For those working on priority setting in commissions with growth money, the ‘Southampton experience’ described in the book will feel familiar, although Southampton is probably ahead of most health authorities in developing priority setting.

The book goes into some considerable detail about the process, and the summary at the end of each chapter is very useful in pulling out the main points. The reader will be left impressed (and probably worried) at the scale of resources thrown at the problem in Southampton.

The book is categorical that some national priorities with no apparently rational basis often override local priorities which are more rationally derived. However I could find no specific mention of the nonsensical effects of the efficiency index on the setting of rational priorities.

The books’s message is that those readers left with a glow of satisfaction at the end of a priority setting process would be well advised to go back and assess which factors were really important in deciding the final priority order.

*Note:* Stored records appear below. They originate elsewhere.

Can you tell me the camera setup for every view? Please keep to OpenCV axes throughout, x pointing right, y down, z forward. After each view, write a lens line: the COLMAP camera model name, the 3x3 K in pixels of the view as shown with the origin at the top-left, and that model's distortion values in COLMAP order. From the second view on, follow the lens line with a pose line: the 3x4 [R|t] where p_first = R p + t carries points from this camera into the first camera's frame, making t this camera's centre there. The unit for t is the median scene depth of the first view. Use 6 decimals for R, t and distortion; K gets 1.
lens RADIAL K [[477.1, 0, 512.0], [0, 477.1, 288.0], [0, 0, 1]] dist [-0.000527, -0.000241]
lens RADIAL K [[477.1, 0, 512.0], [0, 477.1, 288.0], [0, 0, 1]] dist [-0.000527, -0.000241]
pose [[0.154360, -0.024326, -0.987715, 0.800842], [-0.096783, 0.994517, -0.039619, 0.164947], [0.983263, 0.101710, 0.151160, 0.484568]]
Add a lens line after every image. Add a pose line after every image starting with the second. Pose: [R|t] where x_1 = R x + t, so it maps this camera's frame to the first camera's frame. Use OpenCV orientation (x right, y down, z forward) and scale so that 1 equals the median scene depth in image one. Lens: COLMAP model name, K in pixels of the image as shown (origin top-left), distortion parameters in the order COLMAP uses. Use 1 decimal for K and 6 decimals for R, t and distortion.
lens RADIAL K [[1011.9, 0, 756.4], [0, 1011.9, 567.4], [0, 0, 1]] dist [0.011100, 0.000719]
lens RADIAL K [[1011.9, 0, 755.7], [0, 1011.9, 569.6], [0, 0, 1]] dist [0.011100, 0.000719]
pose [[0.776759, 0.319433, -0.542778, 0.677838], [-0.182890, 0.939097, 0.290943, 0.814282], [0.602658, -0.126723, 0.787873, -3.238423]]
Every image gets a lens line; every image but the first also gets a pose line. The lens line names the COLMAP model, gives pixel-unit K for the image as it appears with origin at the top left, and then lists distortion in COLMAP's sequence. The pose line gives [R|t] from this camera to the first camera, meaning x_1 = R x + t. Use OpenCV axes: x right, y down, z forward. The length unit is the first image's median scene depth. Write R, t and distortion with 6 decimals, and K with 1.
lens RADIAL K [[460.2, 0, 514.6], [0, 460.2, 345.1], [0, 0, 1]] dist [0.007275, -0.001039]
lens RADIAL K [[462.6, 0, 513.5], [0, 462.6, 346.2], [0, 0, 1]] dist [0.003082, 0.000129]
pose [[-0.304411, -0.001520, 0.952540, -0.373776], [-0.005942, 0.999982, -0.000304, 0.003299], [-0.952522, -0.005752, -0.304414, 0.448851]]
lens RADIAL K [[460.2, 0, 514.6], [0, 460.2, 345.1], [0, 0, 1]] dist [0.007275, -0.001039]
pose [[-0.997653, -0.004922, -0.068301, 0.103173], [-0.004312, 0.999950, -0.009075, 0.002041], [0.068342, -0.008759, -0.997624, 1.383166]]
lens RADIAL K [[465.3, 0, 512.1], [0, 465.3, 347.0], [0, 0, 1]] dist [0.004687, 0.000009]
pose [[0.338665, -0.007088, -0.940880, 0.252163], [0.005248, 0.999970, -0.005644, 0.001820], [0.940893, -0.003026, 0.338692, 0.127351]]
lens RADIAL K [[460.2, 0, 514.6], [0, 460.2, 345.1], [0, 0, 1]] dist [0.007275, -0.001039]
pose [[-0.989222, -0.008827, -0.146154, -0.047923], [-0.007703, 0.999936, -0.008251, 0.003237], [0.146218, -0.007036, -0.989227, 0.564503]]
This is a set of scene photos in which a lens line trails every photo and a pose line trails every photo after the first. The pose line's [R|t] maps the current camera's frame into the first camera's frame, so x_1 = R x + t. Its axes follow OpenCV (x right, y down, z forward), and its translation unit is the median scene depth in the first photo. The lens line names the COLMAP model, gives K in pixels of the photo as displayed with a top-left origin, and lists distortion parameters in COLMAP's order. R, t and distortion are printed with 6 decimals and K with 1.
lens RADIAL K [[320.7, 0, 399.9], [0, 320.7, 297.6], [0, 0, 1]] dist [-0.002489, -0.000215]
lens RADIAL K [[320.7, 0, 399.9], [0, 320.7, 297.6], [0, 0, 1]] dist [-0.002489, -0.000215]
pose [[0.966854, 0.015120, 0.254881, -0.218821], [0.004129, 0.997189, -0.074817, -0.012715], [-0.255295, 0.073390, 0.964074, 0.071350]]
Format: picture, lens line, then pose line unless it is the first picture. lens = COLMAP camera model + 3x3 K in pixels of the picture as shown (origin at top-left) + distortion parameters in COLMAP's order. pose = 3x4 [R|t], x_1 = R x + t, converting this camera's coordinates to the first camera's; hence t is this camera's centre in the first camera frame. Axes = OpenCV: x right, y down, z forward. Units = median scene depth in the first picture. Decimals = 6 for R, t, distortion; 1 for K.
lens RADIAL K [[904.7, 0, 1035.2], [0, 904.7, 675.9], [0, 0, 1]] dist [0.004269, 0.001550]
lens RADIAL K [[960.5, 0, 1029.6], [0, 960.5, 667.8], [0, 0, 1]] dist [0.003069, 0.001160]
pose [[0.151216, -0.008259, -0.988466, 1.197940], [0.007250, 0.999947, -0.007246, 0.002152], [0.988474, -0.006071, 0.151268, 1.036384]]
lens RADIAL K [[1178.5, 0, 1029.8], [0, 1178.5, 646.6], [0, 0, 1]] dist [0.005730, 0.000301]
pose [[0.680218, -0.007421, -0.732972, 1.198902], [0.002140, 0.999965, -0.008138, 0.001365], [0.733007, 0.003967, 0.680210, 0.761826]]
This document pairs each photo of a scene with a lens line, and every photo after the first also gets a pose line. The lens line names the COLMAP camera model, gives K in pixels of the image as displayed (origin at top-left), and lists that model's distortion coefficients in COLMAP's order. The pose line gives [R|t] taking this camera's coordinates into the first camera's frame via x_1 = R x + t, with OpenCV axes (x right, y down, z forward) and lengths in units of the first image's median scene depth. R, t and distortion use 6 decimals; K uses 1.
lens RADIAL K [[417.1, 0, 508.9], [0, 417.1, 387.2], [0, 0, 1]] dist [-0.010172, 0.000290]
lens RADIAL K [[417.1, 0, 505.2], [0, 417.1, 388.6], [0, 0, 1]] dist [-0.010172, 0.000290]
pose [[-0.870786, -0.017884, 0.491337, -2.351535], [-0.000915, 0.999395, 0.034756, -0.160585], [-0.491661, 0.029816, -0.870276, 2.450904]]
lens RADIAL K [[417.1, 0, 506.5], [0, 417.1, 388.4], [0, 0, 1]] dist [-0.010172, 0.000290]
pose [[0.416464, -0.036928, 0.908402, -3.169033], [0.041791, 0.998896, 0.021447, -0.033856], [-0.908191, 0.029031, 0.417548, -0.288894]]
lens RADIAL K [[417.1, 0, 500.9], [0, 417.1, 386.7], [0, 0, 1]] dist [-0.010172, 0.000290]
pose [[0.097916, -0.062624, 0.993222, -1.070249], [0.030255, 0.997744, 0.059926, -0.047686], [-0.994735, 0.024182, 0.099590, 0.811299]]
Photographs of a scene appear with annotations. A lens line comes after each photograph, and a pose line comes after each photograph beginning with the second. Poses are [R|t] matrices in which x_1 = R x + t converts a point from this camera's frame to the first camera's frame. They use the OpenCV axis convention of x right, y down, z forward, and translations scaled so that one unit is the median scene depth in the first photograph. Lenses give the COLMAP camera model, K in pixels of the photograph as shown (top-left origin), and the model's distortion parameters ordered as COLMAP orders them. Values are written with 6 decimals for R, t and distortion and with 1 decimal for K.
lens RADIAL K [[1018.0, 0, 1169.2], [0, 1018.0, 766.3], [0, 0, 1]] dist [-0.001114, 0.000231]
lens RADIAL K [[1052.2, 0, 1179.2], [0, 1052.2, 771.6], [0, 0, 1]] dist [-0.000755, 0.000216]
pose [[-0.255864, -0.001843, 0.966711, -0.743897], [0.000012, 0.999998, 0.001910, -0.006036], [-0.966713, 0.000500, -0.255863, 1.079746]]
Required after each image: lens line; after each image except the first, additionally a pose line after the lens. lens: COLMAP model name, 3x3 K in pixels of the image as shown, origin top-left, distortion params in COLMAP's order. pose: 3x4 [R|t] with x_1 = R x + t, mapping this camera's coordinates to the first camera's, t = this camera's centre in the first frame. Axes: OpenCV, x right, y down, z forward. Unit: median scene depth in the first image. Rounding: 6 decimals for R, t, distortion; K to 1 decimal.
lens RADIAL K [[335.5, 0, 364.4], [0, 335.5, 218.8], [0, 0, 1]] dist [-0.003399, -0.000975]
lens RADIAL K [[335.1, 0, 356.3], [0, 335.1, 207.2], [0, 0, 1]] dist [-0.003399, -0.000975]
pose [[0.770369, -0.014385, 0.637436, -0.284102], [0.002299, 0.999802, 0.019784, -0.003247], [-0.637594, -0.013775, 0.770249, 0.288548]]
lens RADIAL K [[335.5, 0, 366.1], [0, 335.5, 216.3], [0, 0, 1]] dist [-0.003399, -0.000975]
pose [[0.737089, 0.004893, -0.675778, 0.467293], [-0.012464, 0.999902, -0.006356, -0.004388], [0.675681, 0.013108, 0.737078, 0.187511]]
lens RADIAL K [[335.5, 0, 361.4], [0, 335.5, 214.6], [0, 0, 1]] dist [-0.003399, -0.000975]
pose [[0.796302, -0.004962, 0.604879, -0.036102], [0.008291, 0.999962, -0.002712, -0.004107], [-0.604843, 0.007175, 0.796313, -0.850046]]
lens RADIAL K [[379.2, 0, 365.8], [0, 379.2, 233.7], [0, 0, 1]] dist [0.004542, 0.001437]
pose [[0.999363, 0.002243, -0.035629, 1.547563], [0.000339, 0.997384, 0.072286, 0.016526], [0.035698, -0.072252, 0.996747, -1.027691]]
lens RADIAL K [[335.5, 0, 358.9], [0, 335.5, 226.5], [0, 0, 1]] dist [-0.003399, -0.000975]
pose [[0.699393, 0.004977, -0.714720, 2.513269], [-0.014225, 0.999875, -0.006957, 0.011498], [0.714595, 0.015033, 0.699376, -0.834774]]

The ‘lessons learnt’ and ‘emergent themes’ sections offer useful practical tips for those about to embark on priority setting. The latter section presents some personal opinions from participants in the process which are occasionally repetitive but set out clearly the different views of health economists and ethicists in the setting of priorities.

The book is a readable and practical guide to priority setting written mainly by those at the ‘coal face’ of commissioning, and deserves to succeed.